Wednesday, November 07, 2012

Catholic Church failing the people, says Jesuit group’s exec

A POVERTY expert from a Jesuit group has faulted the Roman Catholic Church for the permanence of poverty in the Philippines. 

“The Catholic Church is failing its people, the poor. The Church is not there with them,” said Mary Racelis of the Institute of Philippine Culture (IPC). 

“Despite all the evidence from various sources, the Christianity exposed by the CBCP [Catholics Bishops’ Conference of the Philippines], many of us found that it’s not helping with reality,” Racelis, 80, added. 

She spoke during a forum on defining the Filipino poor by the Department of Social Welfare and Development (DSWD). 

Citing social-cultural anthropologist Arjun Appadurai, Racelis defined the poor as “those who experience material deprivation, lack of security, dignity and the desperation of chronic and powerless victims; high risks and costs in their lives but few comforts; inequality materialized.” 

Statistically, National Economic and Development Authority’s (Neda) Myrna Asuncion said the poverty incidence increased to 26.5 percent in 2009, translated to a total of 23.14 million individuals regarded as poor. The increase is 0.1 percentage points higher than in 2006, when the government recorded 22.17 million poor individuals. 

“Data shows that while poverty incidence declined between 1991 and 2009, the rate of decline has been exceedingly slow. There were even periods when the poverty incidence increased despite the above-average economic growth,” Asuncion said in the same forum. 

Asuncion, Neda assistant director, added that “for every percentage-point increase in income growth in the Philippines, poverty incidence falls by about 1.5 percentage points.” 

However, “this is weak compared to the 2.9 to 3.5 percentage points for high-performing economies and the 2.5 average for a set of 47 developing countries.” 

 “In terms of magnitude, total number of poor families increased by about 185,000 from 3.67 million in 2006 to 3.86 million in 2009.” 

And while poverty incidence of families improved during the three-year period, from 21.1 percent in 2006 to 20.9 percent in 2009, Asuncion considered this just “a slight reduction of 0.2 percentage point.” 

Racelis, who has been studying poverty since the 1960s, said poor Filipinos are not being reached by the Catholic Church because its “structure doesn’t allow them to.” Nonetheless, she added, “spirituality is crucial.” 

 “It enables people to find solution. It gives them hope. This is something the Catholic Church must pay attention to.” 

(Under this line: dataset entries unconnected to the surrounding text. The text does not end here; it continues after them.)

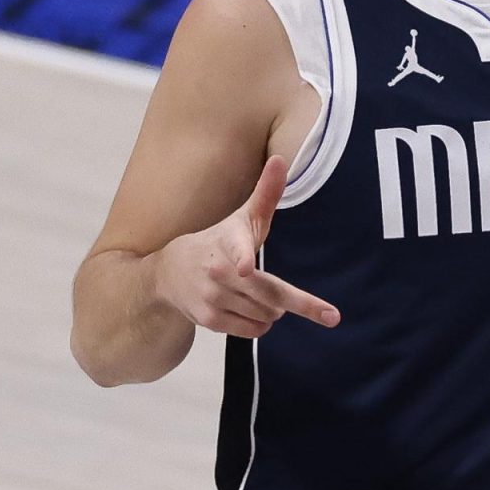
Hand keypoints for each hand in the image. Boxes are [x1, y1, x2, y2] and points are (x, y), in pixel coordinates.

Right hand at [153, 155, 340, 337]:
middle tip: (320, 309)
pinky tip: (250, 310)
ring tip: (260, 297)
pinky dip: (260, 325)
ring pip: (266, 316)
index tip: (246, 268)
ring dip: (274, 311)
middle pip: (271, 295)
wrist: (170, 272)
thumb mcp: (243, 217)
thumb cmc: (218, 240)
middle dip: (299, 304)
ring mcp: (212, 297)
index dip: (243, 258)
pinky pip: (252, 330)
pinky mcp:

Federico José T. Lagdameo of Ateneo de Naga University noted that the intangibles missing in the country’s anti-poverty reduction program bear this out. Lagdameo said during the same forum that like other Conditional Cash-Transfer Programs, the government’s Pantawid Pamilyang Pilipino Program (4Ps) “operates on the framework of human capital accumulation or development.” 

“But while its subscription to this framework has yielded, as the studies mentioned earlier, positive results, the 4Ps falls prey to the charge of being a program that treats people as a means toward development and economic growth and not as the end itself of development. It can be criticized as construing the poor as means towards economic growth by aiming primarily at their productivity and not their well-being or human flourishing.” 

Lagdameo proposes that the 4Ps adopt the dictum that “people ought to be treated as ends and not as means” to lift Filipinos out of poverty.